The new design cam wheel looks heaps better

Thats what always had me wondering why people were putting a new sensor on the cam, factory one already has it for cam position phasing, just dont use the signal from the 360 outer slots and run a wire like you did from the crank trigger.

Makes life so much simpler.

If somebody could describe how to do this in a bit more detail I would be extremely appreciative, (pm if necessary don't want to deviate too much more)

The FC can't do this, I would be a little suprised if even the top Haltech could do it, interested to know if it can for sure

Easiest way with the FC is get a 36-2 trigger wheel with the missing teeth @ 85deg after TDC and the convertor box from Ross to convert the trigger wheel signal to what the FC will read, can also be used with stock and Nistune ECUs

That makes no sense

The ECU only works as well as the hard wear giving it reference

I understand that but I have read many posts sayin that it's a problem only with the newer ECU, because of the optical sensor and the speed of the new ecu's..

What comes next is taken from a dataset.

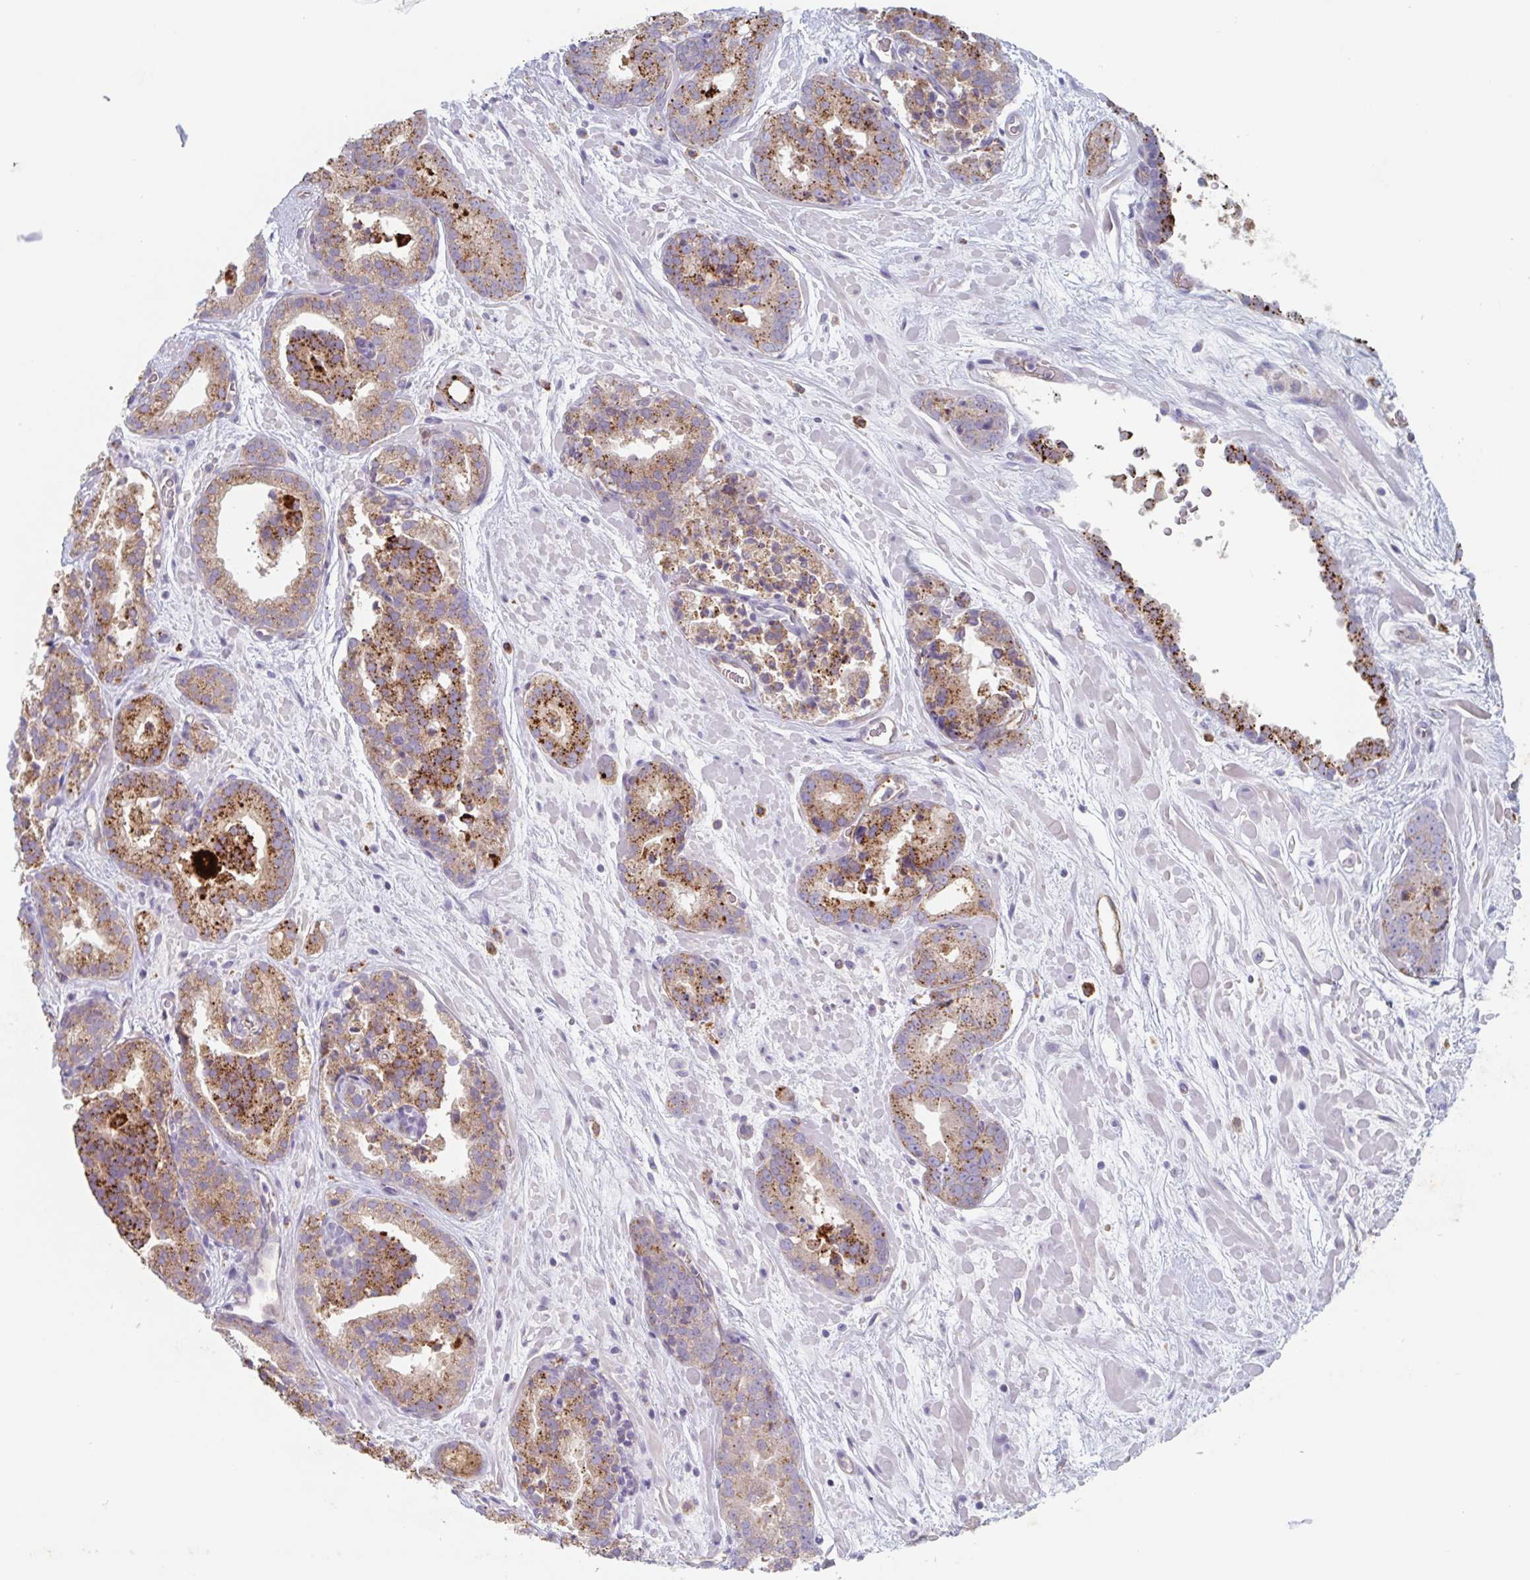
{"staining": {"intensity": "strong", "quantity": ">75%", "location": "cytoplasmic/membranous"}, "tissue": "prostate cancer", "cell_type": "Tumor cells", "image_type": "cancer", "snomed": [{"axis": "morphology", "description": "Adenocarcinoma, High grade"}, {"axis": "topography", "description": "Prostate"}], "caption": "Immunohistochemistry of prostate high-grade adenocarcinoma reveals high levels of strong cytoplasmic/membranous positivity in approximately >75% of tumor cells.", "gene": "MANBA", "patient": {"sex": "male", "age": 66}}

The concencus of the recent discussion (in another thread not far from here) was that older, slower ECUs are not seeeing (all) the timing fluctuations that the newer faster ones are. There may be some placebo involved iin that findiing, because the comparisons may not be sufficiently scientific (ie, same car, same timing belt, same CAS, just the ECU changed). But it is distinctly possible that it is true.